Gestellte Aufgabe A :: Benenne im Text über Google Stadia „Google Stadia“ in „Project Stream“ um und gib dabei alles von „Google Stadia –“ bis hinunter zu „ist schief gegangen!“ wieder.

Google Stadia – der holprige Start in das Milliardenprojekt
Stellen Sie sich vor, Sie spielen ein mächtiges, grafisch anspruchsvolles Spiel – auf dem Handy, Fernseher oder Browser und ohne besondere Hardware. Alles, was Sie brauchen, ist ein Bildschirm, eine Internetverbindung und ein Controller! Genau das will Google jetzt bieten und denkt dabei im großen Stil: "Wenn wir nur 100 oder 200 Millionen Menschen erreichen, haben wir etwas falsch gemacht", meinte Googles Jack Buser vor dem Start. Man träumte von 2 Milliarden potentiellen Kunden, die irgendwann Google Stadia nutzen sollen. Gut zwei Monate ist Google Stadia jetzt am Start und die Hoffnungen auf einen großen Hype sind vergangen, zu viel ist schief gegangen!

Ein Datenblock
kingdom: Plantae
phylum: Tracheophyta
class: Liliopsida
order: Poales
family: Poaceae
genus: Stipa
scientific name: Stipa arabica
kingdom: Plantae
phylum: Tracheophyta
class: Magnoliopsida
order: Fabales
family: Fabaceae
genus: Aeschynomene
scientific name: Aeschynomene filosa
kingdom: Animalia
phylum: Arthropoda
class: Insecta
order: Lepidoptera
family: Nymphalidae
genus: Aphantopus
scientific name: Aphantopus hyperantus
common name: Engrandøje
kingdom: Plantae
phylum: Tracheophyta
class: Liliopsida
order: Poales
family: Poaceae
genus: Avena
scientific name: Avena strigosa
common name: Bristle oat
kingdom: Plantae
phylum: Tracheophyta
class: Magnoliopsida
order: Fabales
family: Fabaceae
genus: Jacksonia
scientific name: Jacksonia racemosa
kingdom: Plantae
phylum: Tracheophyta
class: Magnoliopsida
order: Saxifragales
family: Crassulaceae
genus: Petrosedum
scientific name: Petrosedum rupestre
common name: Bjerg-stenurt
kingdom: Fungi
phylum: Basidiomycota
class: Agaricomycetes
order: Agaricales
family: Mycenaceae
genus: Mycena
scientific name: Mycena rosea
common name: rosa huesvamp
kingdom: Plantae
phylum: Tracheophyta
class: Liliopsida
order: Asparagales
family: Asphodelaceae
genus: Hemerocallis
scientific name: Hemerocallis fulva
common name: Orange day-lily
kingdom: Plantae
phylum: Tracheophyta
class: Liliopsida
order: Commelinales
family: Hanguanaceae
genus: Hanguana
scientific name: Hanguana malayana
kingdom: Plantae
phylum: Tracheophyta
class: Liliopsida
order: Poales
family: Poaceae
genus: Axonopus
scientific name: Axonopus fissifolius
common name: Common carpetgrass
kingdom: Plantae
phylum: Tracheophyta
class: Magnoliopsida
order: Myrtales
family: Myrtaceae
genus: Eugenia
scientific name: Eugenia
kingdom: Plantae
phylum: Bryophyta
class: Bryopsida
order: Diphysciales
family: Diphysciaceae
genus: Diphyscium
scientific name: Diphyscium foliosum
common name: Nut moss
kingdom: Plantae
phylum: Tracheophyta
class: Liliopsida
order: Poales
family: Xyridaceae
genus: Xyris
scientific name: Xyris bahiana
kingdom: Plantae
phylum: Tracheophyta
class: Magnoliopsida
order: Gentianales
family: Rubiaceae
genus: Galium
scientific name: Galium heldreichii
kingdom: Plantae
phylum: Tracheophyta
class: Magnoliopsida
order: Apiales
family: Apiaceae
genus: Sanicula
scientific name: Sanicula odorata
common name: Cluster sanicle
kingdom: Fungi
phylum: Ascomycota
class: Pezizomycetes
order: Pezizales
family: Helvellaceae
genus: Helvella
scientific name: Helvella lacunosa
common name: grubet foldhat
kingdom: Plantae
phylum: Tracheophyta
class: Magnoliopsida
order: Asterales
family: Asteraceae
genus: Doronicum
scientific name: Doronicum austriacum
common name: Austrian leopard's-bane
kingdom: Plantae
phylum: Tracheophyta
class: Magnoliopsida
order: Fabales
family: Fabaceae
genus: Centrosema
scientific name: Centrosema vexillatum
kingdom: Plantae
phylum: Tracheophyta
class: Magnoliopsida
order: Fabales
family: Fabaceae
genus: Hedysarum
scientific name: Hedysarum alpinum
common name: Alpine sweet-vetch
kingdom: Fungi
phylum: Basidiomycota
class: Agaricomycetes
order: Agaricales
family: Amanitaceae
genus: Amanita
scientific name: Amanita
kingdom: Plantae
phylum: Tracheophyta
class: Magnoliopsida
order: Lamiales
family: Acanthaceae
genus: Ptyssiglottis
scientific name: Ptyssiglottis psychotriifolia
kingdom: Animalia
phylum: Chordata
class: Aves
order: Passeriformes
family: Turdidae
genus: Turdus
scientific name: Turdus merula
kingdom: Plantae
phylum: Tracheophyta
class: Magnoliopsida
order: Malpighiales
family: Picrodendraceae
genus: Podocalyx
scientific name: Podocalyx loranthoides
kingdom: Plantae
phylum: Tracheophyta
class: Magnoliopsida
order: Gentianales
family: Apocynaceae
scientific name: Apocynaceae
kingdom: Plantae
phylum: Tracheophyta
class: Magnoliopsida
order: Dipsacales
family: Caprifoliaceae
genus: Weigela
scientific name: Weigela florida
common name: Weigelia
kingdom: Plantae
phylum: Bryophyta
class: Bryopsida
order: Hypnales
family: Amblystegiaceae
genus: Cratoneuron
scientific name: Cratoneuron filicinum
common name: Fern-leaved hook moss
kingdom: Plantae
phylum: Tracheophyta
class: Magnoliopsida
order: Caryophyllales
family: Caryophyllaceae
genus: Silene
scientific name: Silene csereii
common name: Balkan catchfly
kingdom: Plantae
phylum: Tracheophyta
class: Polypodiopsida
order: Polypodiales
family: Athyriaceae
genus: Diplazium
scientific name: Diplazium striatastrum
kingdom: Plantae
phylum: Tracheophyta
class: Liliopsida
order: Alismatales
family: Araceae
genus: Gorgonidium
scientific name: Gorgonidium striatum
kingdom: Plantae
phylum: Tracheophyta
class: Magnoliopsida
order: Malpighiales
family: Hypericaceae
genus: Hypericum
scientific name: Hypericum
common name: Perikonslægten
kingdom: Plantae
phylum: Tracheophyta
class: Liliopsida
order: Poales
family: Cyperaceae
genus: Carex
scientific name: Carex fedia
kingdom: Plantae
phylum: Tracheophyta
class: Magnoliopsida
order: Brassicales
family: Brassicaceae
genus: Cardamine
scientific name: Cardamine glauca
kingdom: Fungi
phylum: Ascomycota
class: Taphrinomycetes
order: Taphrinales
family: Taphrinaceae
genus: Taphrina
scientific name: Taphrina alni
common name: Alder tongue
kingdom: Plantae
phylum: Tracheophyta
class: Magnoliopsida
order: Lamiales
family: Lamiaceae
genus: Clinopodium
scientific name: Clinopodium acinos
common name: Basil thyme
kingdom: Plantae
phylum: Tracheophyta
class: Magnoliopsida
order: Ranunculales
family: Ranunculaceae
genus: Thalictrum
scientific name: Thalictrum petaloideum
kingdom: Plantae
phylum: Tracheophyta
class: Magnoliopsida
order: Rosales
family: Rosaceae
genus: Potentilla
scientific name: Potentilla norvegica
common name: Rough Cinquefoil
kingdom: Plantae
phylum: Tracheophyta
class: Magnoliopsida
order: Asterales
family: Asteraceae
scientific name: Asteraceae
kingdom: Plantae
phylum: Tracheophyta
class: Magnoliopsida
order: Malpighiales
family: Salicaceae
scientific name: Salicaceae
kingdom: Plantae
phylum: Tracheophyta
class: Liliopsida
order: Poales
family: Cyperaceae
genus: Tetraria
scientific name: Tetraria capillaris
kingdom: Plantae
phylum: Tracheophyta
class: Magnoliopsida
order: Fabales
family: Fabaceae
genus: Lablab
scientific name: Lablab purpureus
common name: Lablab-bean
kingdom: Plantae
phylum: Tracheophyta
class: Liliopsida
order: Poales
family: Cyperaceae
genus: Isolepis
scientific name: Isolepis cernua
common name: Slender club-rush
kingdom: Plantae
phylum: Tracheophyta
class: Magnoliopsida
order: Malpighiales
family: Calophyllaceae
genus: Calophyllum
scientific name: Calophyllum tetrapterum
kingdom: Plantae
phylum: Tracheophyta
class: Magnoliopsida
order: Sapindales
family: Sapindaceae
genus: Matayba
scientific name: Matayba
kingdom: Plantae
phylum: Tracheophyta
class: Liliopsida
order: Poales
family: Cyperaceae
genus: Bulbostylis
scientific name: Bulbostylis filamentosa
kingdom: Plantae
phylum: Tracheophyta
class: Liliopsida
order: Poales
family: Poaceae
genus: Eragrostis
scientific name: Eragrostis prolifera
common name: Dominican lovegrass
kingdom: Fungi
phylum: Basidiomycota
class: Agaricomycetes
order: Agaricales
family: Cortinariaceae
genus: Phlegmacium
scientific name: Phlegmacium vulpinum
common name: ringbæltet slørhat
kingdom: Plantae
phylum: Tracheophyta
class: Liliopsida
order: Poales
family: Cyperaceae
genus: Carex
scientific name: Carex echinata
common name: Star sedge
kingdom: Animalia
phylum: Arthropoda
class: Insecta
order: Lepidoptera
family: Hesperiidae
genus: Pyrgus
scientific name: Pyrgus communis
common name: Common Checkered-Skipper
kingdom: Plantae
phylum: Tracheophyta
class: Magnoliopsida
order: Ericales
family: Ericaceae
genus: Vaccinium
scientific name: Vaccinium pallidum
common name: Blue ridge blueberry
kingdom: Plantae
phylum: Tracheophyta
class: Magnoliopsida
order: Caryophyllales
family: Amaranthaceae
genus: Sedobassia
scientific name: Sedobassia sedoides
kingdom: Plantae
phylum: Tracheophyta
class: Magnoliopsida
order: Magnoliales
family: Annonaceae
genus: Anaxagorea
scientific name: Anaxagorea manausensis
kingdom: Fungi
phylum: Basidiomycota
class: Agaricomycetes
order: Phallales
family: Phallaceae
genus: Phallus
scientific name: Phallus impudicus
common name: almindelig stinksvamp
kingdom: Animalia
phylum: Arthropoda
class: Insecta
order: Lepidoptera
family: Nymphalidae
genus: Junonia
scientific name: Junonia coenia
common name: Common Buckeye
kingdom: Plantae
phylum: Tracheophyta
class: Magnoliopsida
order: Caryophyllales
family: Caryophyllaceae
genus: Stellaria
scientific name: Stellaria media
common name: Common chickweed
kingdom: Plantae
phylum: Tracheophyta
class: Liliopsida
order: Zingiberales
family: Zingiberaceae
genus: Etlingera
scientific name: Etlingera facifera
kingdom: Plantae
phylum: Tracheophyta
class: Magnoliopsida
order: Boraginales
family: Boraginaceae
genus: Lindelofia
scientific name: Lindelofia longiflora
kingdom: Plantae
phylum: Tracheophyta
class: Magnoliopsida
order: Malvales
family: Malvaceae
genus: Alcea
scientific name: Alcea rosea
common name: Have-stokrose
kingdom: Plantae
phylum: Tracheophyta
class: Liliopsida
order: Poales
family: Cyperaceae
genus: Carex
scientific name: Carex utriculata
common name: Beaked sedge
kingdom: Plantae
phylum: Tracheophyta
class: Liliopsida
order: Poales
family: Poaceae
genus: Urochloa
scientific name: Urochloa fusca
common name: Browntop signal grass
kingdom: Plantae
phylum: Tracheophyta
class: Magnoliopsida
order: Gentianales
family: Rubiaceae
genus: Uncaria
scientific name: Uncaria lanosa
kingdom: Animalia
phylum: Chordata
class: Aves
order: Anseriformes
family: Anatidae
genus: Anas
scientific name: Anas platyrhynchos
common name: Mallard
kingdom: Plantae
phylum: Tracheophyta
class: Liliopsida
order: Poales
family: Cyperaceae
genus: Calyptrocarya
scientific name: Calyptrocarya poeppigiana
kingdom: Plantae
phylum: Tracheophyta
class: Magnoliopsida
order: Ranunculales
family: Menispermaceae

Gestellte Aufgabe B :: Gib aus den Zeilen des Datenblocks alles von der Zeile mit „family: Hanguanaceae“ bis hinunter zur Zeile mit „scientific name: Centrosema vexillatum“ unverändert wieder, beide Zeilen eingeschlossen.

Erwartete Ausgabe A ::
Project Stream – der holprige Start in das Milliardenprojekt
Stellen Sie sich vor, Sie spielen ein mächtiges, grafisch anspruchsvolles Spiel – auf dem Handy, Fernseher oder Browser und ohne besondere Hardware. Alles, was Sie brauchen, ist ein Bildschirm, eine Internetverbindung und ein Controller! Genau das will Google jetzt bieten und denkt dabei im großen Stil: "Wenn wir nur 100 oder 200 Millionen Menschen erreichen, haben wir etwas falsch gemacht", meinte Googles Jack Buser vor dem Start. Man träumte von 2 Milliarden potentiellen Kunden, die irgendwann Project Stream nutzen sollen. Gut zwei Monate ist Project Stream jetzt am Start und die Hoffnungen auf einen großen Hype sind vergangen, zu viel ist schief gegangen!

Erwartete Ausgabe B ::
family: Hanguanaceae
genus: Hanguana
scientific name: Hanguana malayana
kingdom: Plantae
phylum: Tracheophyta
class: Liliopsida
order: Poales
family: Poaceae
genus: Axonopus
scientific name: Axonopus fissifolius
common name: Common carpetgrass
kingdom: Plantae
phylum: Tracheophyta
class: Magnoliopsida
order: Myrtales
family: Myrtaceae
genus: Eugenia
scientific name: Eugenia
kingdom: Plantae
phylum: Bryophyta
class: Bryopsida
order: Diphysciales
family: Diphysciaceae
genus: Diphyscium
scientific name: Diphyscium foliosum
common name: Nut moss
kingdom: Plantae
phylum: Tracheophyta
class: Liliopsida
order: Poales
family: Xyridaceae
genus: Xyris
scientific name: Xyris bahiana
kingdom: Plantae
phylum: Tracheophyta
class: Magnoliopsida
order: Gentianales
family: Rubiaceae
genus: Galium
scientific name: Galium heldreichii
kingdom: Plantae
phylum: Tracheophyta
class: Magnoliopsida
order: Apiales
family: Apiaceae
genus: Sanicula
scientific name: Sanicula odorata
common name: Cluster sanicle
kingdom: Fungi
phylum: Ascomycota
class: Pezizomycetes
order: Pezizales
family: Helvellaceae
genus: Helvella
scientific name: Helvella lacunosa
common name: grubet foldhat
kingdom: Plantae
phylum: Tracheophyta
class: Magnoliopsida
order: Asterales
family: Asteraceae
genus: Doronicum
scientific name: Doronicum austriacum
common name: Austrian leopard's-bane
kingdom: Plantae
phylum: Tracheophyta
class: Magnoliopsida
order: Fabales
family: Fabaceae
genus: Centrosema
scientific name: Centrosema vexillatum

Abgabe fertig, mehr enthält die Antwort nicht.